China Mobile, China's largest telecom operator, was found to have had problems in bidding and investment involving billions of yuan, according to an audit report released by the National Audit Office on Friday.
The telecom operator, already reeling from scandals in recent years in which a dozen senior executives were investigated for financial irregularities, was accused of not effectively supervising its subsidiary companies. Its anti-graft system has not been enforced and has loopholes, the office said in the report.
China Mobile's subordinate companies were found to have problems in accounting and financial management. Economic losses were incurred due to chaotic inner management, according to the report.
Auditors found that in 2011, China Mobile's Henan province branch give out almost 100 million yuan ($16.3 million) to its staff without paying income tax, and the Inner Mongolia autonomous region branch has been using false invoices to avoid taxes.
The NAO audits the financial accounting of State-owned enterprises every year. It also issued reports on Friday for nine other SOEs, including China Minmetals Corp, power producer Huaneng Group, and China National Aviation Holding Co, and has retrieved 620 million yuan in tax.
Wei Qiang, head of the NAO's enterprise audit department, said in the report that by the end of March, those companies had stipulated or improved 785 regulations, penalized 70 people found responsible for the problems, and made supplementary tax payments of 537 million yuan.
The audit came as the national crackdown on corruption sweeps China's telecom sector, and at least five executives at China Mobile have been investigated this year for financial irregularities, according to a report in China Business News.
Five executives, including a senior executive at the company's Tianjin municipality branch, were reportedly possibly involved in trading power for money.
No official statement from the company and detailed information was released as of press time Friday night.
Founded in 2000, China Mobile is the leading mobile service provider in the Chinese mainland. With nearly 200,000 employees and 710 million customers, China Mobile has the world's largest mobile network, but also has been nagged by corruption scandals.
In 2010, Zhang Chunjiang, former deputy general manager of China Mobile, was removed from his post for taking bribes.
Twelve senior executives of China Mobile have been removed from their posts for financial irregularities since 2009, according to China Business News.
"Auditing plays an important and indispensable role in anti-corruption," said Jiang Mingan, a law professor at Peking University and an anti-corruption expert. "It digs out the embezzlement of public properties in those big companies and supervises their financial activities."

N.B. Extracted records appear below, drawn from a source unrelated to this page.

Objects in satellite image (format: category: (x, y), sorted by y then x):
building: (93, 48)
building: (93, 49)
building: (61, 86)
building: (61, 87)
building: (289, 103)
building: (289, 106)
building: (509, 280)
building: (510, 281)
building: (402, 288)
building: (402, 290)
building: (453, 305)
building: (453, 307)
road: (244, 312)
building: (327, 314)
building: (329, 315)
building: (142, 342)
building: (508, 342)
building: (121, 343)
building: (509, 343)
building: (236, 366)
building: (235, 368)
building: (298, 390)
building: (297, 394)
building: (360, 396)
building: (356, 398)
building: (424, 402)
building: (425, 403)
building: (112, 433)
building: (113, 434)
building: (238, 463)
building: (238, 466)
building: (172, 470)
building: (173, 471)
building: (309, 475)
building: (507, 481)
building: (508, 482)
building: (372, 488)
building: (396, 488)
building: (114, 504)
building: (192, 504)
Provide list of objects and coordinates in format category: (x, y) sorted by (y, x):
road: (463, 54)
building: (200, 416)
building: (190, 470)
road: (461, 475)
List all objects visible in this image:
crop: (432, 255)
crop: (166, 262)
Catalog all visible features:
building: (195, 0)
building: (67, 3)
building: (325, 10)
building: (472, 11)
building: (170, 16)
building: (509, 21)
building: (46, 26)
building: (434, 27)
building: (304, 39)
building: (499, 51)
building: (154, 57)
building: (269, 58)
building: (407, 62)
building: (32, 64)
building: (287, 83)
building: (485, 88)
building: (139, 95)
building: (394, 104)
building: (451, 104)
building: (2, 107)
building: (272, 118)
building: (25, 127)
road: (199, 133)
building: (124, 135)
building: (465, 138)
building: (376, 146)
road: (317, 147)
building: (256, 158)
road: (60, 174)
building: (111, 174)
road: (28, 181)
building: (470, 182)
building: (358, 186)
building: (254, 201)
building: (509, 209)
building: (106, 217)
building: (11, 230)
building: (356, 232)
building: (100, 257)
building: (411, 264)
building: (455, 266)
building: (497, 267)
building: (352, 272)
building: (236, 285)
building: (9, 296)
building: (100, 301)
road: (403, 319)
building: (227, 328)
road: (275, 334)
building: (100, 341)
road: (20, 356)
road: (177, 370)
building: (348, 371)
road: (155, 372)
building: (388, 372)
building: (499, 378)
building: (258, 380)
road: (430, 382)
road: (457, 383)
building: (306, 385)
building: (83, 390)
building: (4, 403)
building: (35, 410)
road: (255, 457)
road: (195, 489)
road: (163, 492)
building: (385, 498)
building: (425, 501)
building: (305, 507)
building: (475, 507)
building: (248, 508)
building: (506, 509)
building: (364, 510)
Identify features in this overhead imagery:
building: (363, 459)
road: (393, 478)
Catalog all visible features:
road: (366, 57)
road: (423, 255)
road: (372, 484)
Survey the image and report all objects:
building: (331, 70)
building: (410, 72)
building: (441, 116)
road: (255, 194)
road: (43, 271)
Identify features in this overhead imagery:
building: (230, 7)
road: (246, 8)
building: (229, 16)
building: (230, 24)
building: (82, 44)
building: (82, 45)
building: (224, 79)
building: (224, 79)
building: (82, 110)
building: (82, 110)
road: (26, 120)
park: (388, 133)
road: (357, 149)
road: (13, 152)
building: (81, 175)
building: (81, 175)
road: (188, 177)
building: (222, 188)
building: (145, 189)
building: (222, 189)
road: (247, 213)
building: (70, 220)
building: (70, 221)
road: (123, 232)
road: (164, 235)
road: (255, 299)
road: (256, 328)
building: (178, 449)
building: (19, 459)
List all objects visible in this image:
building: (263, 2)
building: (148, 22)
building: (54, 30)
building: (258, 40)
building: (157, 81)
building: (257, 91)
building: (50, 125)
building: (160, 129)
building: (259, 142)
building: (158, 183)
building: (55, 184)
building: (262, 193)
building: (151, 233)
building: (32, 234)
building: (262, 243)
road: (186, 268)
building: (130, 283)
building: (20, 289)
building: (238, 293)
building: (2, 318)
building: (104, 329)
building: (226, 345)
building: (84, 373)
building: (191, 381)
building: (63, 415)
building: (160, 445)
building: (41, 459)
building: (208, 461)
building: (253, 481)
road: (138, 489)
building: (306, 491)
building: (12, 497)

Besides auditing, however, China also needs a complete mechanism to fight and prevent corruption, according to the professor.
"Auditing is an effort to discover existing problems in companies and potential risks to maintain and increase the value of State assets. But for individual officials, we need a supervision system to prevent them from taking bribes," he said.
Jiang suggested officials must report assets and incomes to the government to trace officials' financial activities. If there was an unusual income or expense, the information should be reported to supervisors.
"The recent investigation of China Mobile executives could be considered as a part of the graft crackdown and it shows the government's determination to fight corruption," said Jiang, referring to the anti-graft instruction made by President Xi Jinping during the 18th National Congress of the Communist Party of China in November.